Apple often likes to include a hidden message in its invitations, but this one gives very little away.
It carries the tagline “See you on the 7th” – which may allude to the name “iPhone 7”, as well as the date.
It also features a number of translucent coloured dots outlining the top portion of Apple’s logo, which may relate to the rumour that Apple is planning to introduce new coloured handsets.
In photography, this out-of-focus effect is called bokeh. It is usually hard to create with a phone camera, suggesting that the iPhone 7 could feature an upgraded camera lens.
However, these dots could also be water droplets, which would be relevant if Apple was planning to launch a waterproof iPhone.
Rumours have been swirling about the iPhone 7 for many months, with numerous rumours and leaked photos adding fuel to the frenzy.
The most persistent (and controversial) rumour is that Apple is going to get rid of the headphone socket.
This means you will either have to buy a pair of headphones that use a Lightning cable, get an adapter, or use Bluetooth headphones.
There are a lot of rumours that the iPhone 7 will get a camera upgrade – but this may only apply to the 5.5-inch iPhone 7 Plus, not the 4.7-inch iPhone 7.
The rumour is that it the larger iPhone will get a dual-lens camera that will be able to snap SLR-quality photos and 3D images.

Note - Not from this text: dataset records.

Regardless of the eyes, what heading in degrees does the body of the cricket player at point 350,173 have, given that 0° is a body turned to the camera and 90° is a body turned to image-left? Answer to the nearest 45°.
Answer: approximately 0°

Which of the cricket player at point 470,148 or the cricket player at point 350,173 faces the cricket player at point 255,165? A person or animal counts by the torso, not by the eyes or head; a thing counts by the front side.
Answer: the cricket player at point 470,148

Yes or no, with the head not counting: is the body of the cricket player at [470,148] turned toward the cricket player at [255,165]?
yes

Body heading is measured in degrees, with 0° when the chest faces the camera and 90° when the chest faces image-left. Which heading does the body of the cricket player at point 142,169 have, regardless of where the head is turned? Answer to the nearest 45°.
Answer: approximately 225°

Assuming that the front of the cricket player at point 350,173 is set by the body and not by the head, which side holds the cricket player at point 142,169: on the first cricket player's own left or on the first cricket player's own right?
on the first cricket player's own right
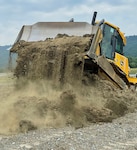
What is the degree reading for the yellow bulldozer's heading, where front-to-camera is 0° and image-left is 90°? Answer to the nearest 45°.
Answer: approximately 45°
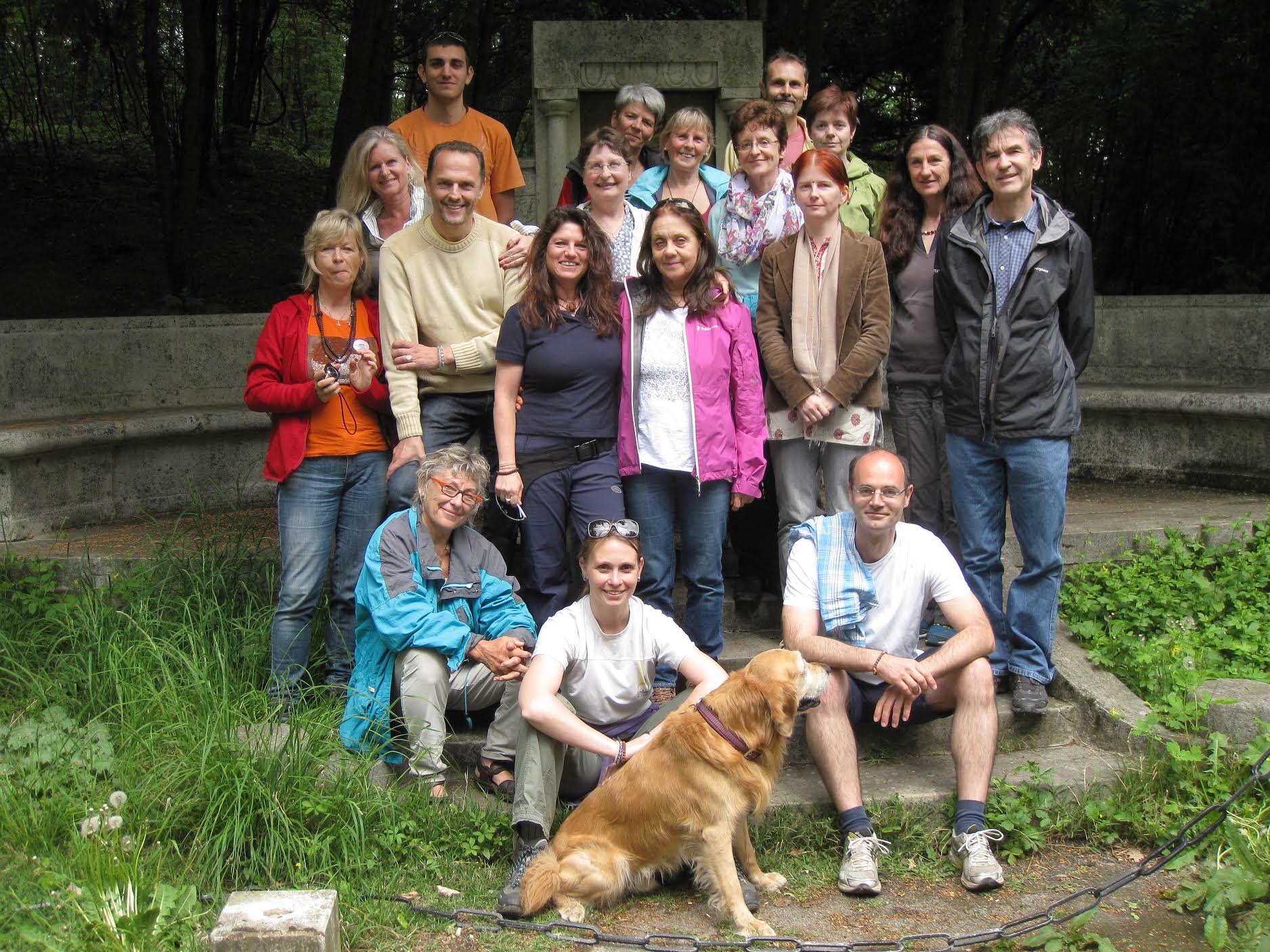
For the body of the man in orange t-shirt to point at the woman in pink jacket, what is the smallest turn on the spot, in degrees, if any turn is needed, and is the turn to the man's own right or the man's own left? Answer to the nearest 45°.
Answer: approximately 45° to the man's own left

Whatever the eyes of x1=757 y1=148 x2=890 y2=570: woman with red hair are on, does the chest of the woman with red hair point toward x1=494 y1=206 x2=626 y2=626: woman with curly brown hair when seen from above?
no

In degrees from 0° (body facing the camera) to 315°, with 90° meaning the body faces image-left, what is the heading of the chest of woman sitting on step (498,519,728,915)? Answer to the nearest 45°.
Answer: approximately 0°

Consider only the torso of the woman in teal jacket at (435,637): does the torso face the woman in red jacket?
no

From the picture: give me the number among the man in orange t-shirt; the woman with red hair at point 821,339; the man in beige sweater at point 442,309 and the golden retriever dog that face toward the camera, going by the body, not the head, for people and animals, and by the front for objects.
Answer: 3

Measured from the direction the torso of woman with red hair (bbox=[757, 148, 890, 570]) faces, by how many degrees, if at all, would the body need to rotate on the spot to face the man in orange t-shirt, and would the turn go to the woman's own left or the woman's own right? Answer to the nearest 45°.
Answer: approximately 135° to the woman's own right

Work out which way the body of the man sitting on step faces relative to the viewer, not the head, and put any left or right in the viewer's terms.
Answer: facing the viewer

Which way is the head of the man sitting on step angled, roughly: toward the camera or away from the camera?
toward the camera

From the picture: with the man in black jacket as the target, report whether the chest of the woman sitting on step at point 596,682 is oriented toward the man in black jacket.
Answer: no

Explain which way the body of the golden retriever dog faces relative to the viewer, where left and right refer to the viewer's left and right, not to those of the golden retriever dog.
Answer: facing to the right of the viewer

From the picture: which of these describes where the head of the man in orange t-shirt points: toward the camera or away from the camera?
toward the camera

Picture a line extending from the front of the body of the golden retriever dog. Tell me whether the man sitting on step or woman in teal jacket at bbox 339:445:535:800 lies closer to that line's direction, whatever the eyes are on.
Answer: the man sitting on step

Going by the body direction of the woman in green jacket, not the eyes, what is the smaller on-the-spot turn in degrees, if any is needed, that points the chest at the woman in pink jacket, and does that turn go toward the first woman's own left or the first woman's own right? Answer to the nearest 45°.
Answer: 0° — they already face them

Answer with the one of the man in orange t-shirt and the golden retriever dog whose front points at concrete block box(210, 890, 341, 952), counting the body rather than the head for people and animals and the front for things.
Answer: the man in orange t-shirt

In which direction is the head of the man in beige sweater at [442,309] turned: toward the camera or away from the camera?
toward the camera

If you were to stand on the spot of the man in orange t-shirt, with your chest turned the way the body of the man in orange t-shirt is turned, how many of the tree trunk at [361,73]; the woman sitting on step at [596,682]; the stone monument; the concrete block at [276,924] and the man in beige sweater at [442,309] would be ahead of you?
3

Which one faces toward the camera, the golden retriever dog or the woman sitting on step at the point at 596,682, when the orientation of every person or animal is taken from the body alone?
the woman sitting on step

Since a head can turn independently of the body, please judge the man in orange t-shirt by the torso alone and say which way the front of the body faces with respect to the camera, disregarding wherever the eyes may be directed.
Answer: toward the camera
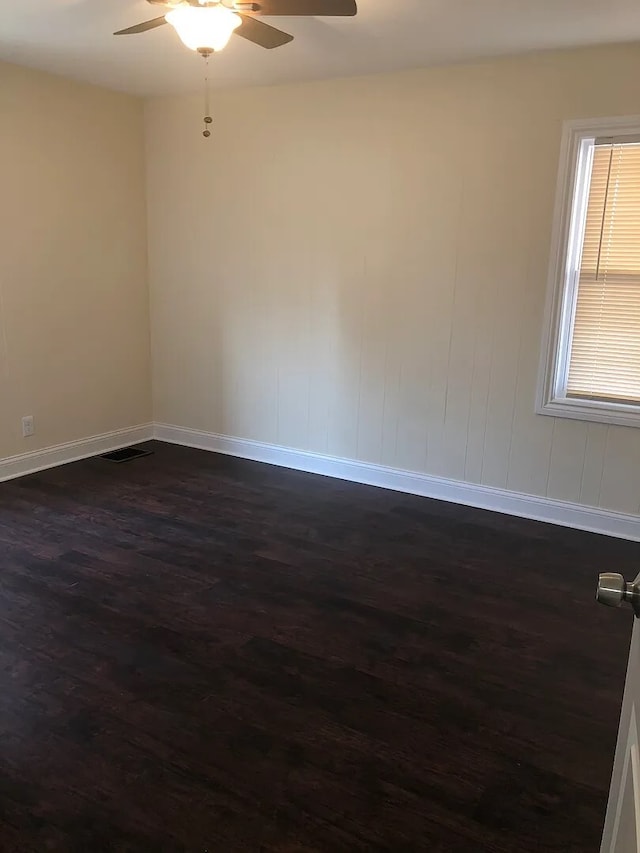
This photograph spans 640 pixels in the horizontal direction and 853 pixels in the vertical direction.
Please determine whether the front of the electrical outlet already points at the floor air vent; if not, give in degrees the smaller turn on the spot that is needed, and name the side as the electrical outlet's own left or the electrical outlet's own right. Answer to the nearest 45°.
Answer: approximately 45° to the electrical outlet's own left

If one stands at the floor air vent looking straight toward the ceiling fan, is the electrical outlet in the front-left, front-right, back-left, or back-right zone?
front-right

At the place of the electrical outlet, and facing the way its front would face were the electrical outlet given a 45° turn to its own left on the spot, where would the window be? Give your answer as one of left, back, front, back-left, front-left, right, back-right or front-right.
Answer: front-right

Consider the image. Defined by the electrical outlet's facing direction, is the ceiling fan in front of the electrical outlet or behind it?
in front

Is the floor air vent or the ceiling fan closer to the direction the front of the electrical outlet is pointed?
the ceiling fan

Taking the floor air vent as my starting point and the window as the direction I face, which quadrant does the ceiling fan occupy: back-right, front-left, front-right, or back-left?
front-right

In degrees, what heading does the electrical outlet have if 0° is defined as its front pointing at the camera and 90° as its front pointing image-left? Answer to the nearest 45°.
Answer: approximately 315°
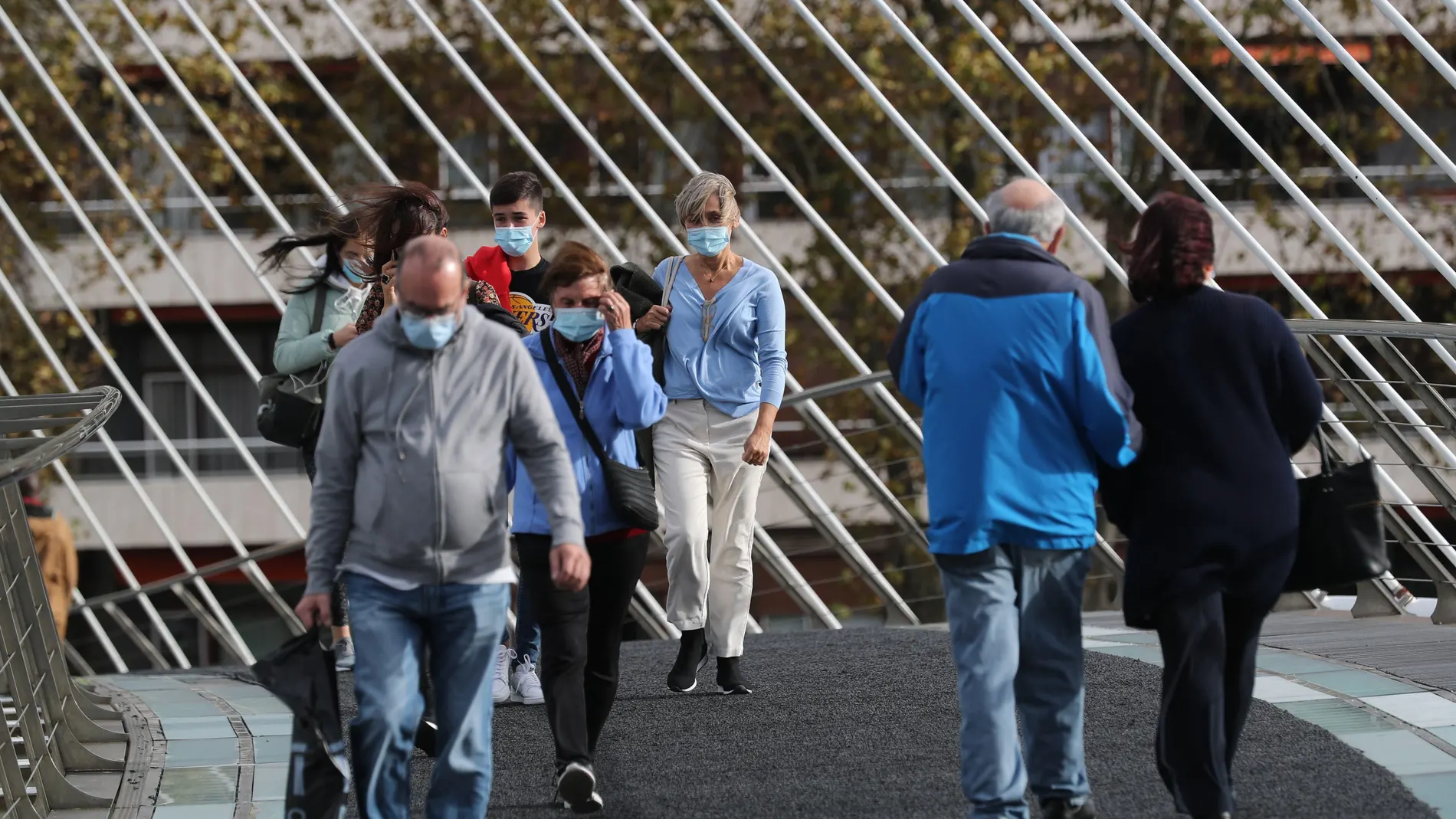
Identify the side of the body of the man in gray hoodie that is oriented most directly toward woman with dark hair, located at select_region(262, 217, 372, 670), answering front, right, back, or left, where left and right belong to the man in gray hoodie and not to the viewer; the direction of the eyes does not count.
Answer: back

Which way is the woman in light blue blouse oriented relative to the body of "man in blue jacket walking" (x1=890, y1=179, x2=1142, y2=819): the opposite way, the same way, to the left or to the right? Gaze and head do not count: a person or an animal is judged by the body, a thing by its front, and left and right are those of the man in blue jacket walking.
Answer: the opposite way

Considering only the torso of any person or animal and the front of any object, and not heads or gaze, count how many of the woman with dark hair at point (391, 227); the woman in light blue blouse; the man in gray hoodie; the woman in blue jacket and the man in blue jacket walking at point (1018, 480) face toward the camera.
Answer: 4

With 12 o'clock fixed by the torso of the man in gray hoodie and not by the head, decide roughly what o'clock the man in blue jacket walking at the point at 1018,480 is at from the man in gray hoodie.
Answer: The man in blue jacket walking is roughly at 9 o'clock from the man in gray hoodie.

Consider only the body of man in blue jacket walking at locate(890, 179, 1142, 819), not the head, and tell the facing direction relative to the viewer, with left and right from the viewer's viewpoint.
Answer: facing away from the viewer

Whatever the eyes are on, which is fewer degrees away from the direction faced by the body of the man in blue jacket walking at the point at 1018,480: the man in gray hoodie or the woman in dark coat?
the woman in dark coat

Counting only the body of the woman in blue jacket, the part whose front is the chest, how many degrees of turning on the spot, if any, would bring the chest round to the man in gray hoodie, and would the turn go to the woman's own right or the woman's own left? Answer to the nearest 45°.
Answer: approximately 45° to the woman's own right

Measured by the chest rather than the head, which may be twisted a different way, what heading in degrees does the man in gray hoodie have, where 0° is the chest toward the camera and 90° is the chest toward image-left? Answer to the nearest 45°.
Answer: approximately 0°

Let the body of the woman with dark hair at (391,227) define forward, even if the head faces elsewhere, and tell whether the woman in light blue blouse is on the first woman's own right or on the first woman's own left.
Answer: on the first woman's own left
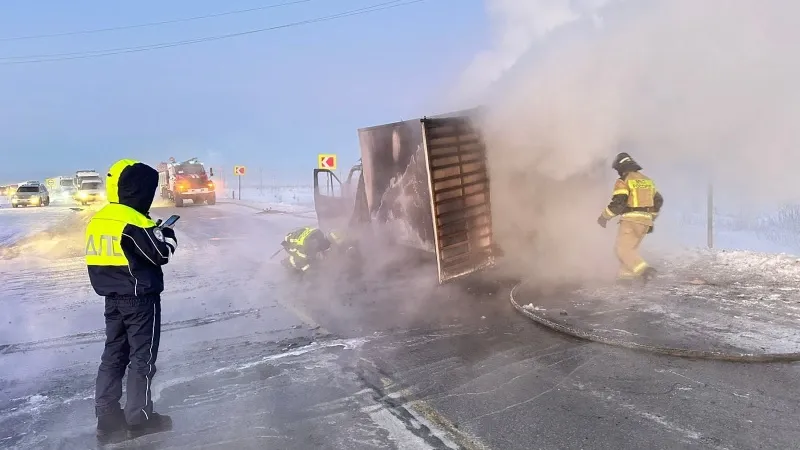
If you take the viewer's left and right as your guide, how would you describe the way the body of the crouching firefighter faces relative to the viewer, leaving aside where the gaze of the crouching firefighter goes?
facing to the right of the viewer

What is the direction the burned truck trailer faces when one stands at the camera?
facing away from the viewer and to the left of the viewer

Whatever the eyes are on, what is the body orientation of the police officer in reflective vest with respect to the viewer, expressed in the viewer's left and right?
facing away from the viewer and to the right of the viewer

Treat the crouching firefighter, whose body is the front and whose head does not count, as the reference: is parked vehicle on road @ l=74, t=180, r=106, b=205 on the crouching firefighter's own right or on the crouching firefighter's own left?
on the crouching firefighter's own left

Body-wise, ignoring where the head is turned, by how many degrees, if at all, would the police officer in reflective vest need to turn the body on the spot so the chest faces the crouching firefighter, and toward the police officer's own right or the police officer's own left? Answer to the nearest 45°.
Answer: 0° — they already face them

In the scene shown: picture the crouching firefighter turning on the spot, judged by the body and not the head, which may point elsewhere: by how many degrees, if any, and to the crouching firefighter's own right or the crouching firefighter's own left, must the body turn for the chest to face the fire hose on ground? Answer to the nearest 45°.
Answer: approximately 45° to the crouching firefighter's own right

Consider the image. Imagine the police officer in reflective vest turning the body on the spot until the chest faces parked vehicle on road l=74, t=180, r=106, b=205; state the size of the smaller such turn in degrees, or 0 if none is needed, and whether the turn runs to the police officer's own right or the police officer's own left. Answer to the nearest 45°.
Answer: approximately 45° to the police officer's own left

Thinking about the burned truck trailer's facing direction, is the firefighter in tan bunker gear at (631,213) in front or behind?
behind

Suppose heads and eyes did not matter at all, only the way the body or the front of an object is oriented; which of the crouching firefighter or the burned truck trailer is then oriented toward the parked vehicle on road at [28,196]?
the burned truck trailer

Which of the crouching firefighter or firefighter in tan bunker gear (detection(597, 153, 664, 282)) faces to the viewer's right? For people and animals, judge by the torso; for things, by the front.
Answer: the crouching firefighter

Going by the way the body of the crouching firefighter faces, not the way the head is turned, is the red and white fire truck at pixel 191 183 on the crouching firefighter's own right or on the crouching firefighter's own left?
on the crouching firefighter's own left

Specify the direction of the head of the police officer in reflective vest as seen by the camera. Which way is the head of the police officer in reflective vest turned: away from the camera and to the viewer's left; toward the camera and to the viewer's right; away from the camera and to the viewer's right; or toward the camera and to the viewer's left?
away from the camera and to the viewer's right

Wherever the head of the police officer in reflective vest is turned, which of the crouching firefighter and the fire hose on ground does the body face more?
the crouching firefighter

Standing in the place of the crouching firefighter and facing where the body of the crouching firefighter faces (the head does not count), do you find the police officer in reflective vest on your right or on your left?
on your right

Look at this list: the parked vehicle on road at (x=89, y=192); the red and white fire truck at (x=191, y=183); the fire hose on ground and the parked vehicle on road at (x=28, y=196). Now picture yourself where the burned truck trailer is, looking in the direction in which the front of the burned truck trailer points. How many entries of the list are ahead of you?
3

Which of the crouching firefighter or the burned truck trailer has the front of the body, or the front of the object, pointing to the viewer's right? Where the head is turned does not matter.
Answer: the crouching firefighter

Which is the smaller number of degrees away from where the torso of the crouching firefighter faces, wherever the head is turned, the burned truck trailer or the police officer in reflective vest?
the burned truck trailer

There has been a lot of talk about Apple removing the Home button, but the latest rumours suggest this will be a key feature of next year’s model.
Instead, Apple could add some pressure-sensitivity to the Home button, meaning it will perform different functions depending on how hard you press it.
The latest leaked pictures suggest that Apple is going to get rid of the plastic lines that run across the back of the iPhone.
These lines currently allow radio signals to pass through the metal casing and reach the antennas. However, it looks like Apple may be planning to redesign the case to get around this restriction.